Noir rivage de Jean-Paul Demure

Sur un thème pas très original Jean-Paul Demure brode une histoire qui nous plonge dans une noirceur crasse, une histoire dont le héros est un clochard qui croise par malheur un cadavre, ce qui va l’emmener à rencontrer une jeune bourgeoise qu’il va suivre, fasciné par elle.
L’intrigue n’est pas très importante de toute façons, c’est le chemin et la voix de ses personnages qui intéressent Jean-Paul Demure.
Le personnage de Max est touchant, tout d’une force brute, hésitant, ressemblant parfois à un paquet que l’on doit transporter, mais aussi ange protecteur. Le personnage de la bourgeoise est plus facile, moins intéressant, moins crédible dans sa descente dans la déchéance.

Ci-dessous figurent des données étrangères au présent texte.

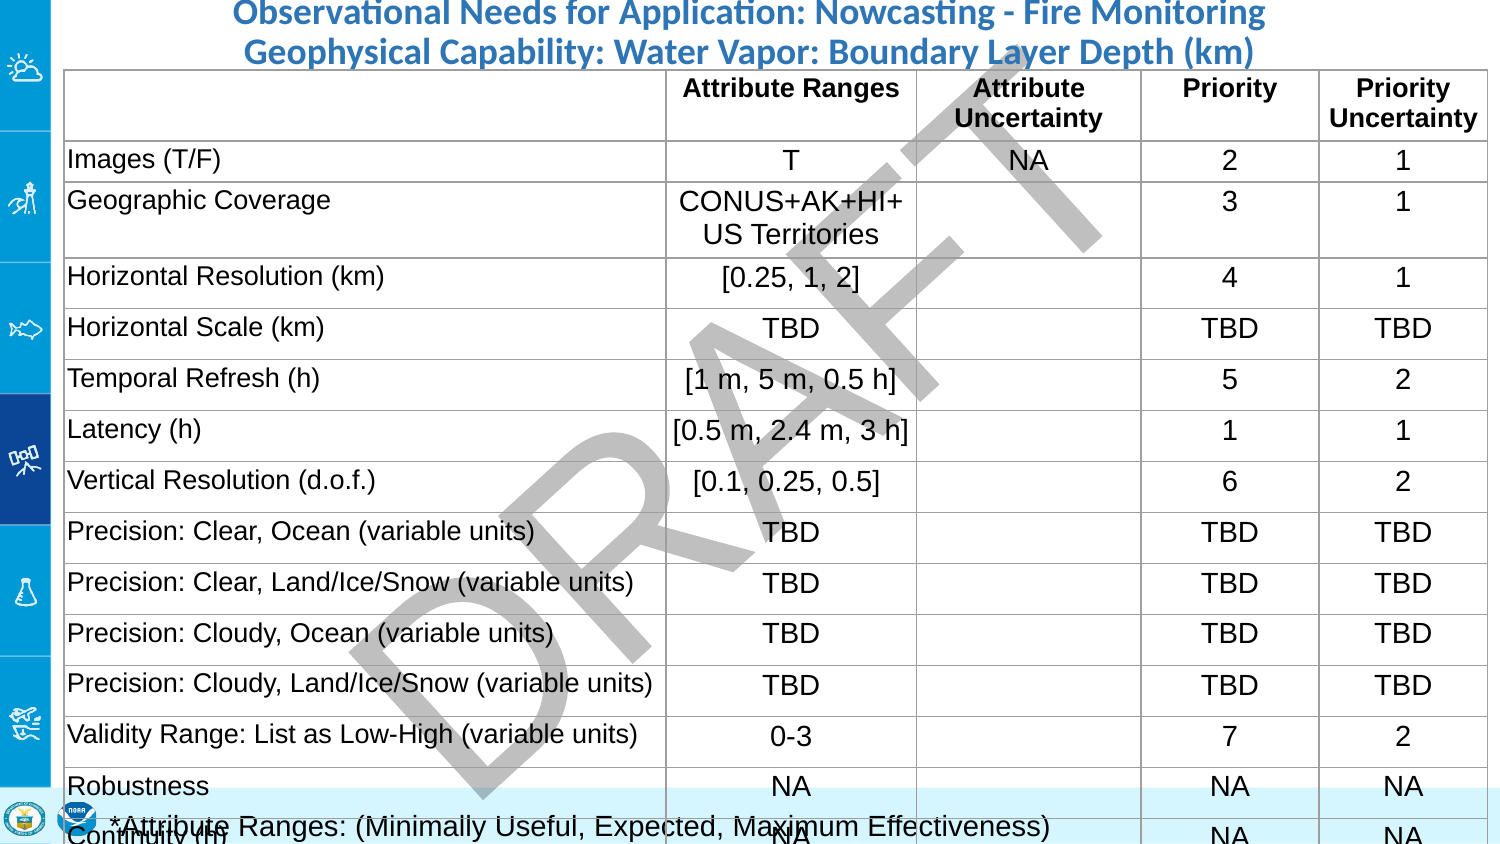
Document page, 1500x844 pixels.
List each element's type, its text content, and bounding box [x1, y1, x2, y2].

table_cell 4 [1142, 259, 1318, 308]
table_cell Temporal Refresh (h) [65, 360, 665, 410]
table_cell 1 [1320, 259, 1487, 308]
table_cell 1 [1320, 183, 1487, 257]
table_header Attribute Ranges [667, 71, 916, 140]
table_cell NA [1320, 768, 1487, 818]
table_cell CONUS+AK+HI+US Territories [667, 183, 916, 257]
table_cell TBD [667, 513, 916, 563]
table_cell TBD [667, 564, 916, 614]
table_cell NA [917, 142, 1140, 181]
table_cell [917, 513, 1140, 563]
table_cell 2 [1320, 717, 1487, 767]
table_cell 7 [1142, 717, 1318, 767]
table_cell 2 [1142, 142, 1318, 181]
table_cell NA [667, 768, 916, 818]
table_cell Precision: Clear, Land/Ice/Snow (variable units) [65, 564, 665, 614]
title Observational Needs for Application: Nowcasting - Fire Monitoring Geophysical Capability: Water Vapor: Boundary Layer Depth (km) [51, 0, 1449, 80]
table_cell Continuity (h) [65, 819, 665, 844]
table_cell [917, 615, 1140, 665]
table_header Priority [1142, 71, 1318, 140]
table_header Priority Uncertainty [1320, 71, 1487, 140]
table_cell TBD [1142, 564, 1318, 614]
table_cell [0.1, 0.25, 0.5] [667, 462, 916, 512]
table_cell TBD [667, 666, 916, 716]
table_cell Precision: Cloudy, Ocean (variable units) [65, 615, 665, 665]
picture [3, 802, 46, 836]
picture [57, 802, 63, 816]
table_cell NA [1142, 768, 1318, 818]
table_cell [0.5 m, 2.4 m, 3 h] [667, 411, 916, 461]
table_header Attribute Uncertainty [917, 71, 1140, 140]
table_cell Precision: Clear, Ocean (variable units) [65, 513, 665, 563]
picture [10, 323, 14, 336]
picture [10, 709, 21, 722]
table_cell Images (T/F) [65, 142, 665, 181]
table_cell TBD [1320, 615, 1487, 665]
table_cell Robustness [65, 768, 665, 818]
table_cell T [667, 142, 916, 181]
table_cell NA [1142, 819, 1318, 844]
table_cell [917, 259, 1140, 308]
table_cell Precision: Cloudy, Land/Ice/Snow (variable units) [65, 666, 665, 716]
table_cell Horizontal Resolution (km) [65, 259, 665, 308]
table_cell [917, 717, 1140, 767]
table_cell [917, 183, 1140, 257]
table_cell 1 [1320, 411, 1487, 461]
table_cell [917, 411, 1140, 461]
table_cell TBD [1320, 513, 1487, 563]
table_cell TBD [1320, 666, 1487, 716]
table_cell [0.25, 1, 2] [667, 259, 916, 308]
table_cell NA [667, 819, 916, 844]
table_cell TBD [1320, 564, 1487, 614]
table_cell Validity Range: List as Low-High (variable units) [65, 717, 665, 767]
picture [57, 825, 63, 836]
table_cell 3 [1142, 183, 1318, 257]
table_cell TBD [1142, 615, 1318, 665]
table_cell 1 [1320, 142, 1487, 181]
table_cell TBD [1142, 513, 1318, 563]
table_cell [917, 309, 1140, 359]
table_cell [1 m, 5 m, 0.5 h] [667, 360, 916, 410]
table_cell [917, 666, 1140, 716]
table_cell 0-3 [667, 717, 916, 767]
table_cell TBD [667, 615, 916, 665]
picture [23, 200, 27, 211]
table_cell 1 [1142, 411, 1318, 461]
table_header [65, 71, 665, 140]
picture [0, 440, 50, 481]
picture [25, 183, 35, 199]
picture [22, 578, 30, 588]
table_cell 2 [1320, 462, 1487, 512]
table_cell NA [1320, 819, 1487, 844]
table_cell [917, 462, 1140, 512]
table_cell Horizontal Scale (km) [65, 309, 665, 359]
table_cell [917, 564, 1140, 614]
table_cell Vertical Resolution (d.o.f.) [65, 462, 665, 512]
table_cell Geographic Coverage [65, 183, 665, 257]
table_cell TBD [667, 309, 916, 359]
table_cell TBD [1142, 666, 1318, 716]
table_cell 6 [1142, 462, 1318, 512]
table_cell TBD [1320, 309, 1487, 359]
picture [16, 590, 22, 604]
table_cell TBD [1142, 309, 1318, 359]
table_cell 5 [1142, 360, 1318, 410]
table_cell [917, 819, 1140, 844]
table_cell Latency (h) [65, 411, 665, 461]
table_cell [917, 768, 1140, 818]
table_cell [917, 360, 1140, 410]
table_cell 2 [1320, 360, 1487, 410]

Ce livre est une véritable immersion dans le monde des clochards, un monde noir et cruel, jamais enjolivé, complaisant ou misérabiliste, et encore plus dans la tête de Max, dont la logorrhée accompagne tout le livre. Car c’est en cela que ce livre est prenant, l’écriture de Demure est riche, c’est une longue coulée, toujours crédible dans la bouche de ce clochard, collage de sons, de différents niveaux de langage, une bouillie verbale délirante, de longues phrases parfois à la limite du compréhensible, des phrases toujours prêtes à se casser la gueule mais peu importe l’auteur cherche à donner une sensation plutôt qu’un sens. Par exemple :  » On n’avait aucune raison de se tenir à bord, encore moins d’avoir traversé cette grande merdasse bleue au risque de réveiller le grouillement larvaire que les autres nomment souvenirs, prêts à dévorer la bête toute vive, aucune raison foutre non, l’homme n’a point de port, le temps n’a point de rive, à part suivre en connard la splendide figure de proue, l’étoile du matin et du soir, fière et lumineuse, essuyant les paquets de chiennerie sans que jamais se voile l’éclat des yeux maritimes. Mais bof.  »
Ainsi comme toujours chez Demure (qu’on repense aux très bons Fin de Chasse ou Aix Abrupto) on trouve un ton très personnel trempé dans des eaux profondes qui donnent de beaux passages d’une noirceur étincelante et toujours d’un pessimisme profond.
Jean-Paul Demure confirme qu’il est un des meilleurs auteurs de roman noir français.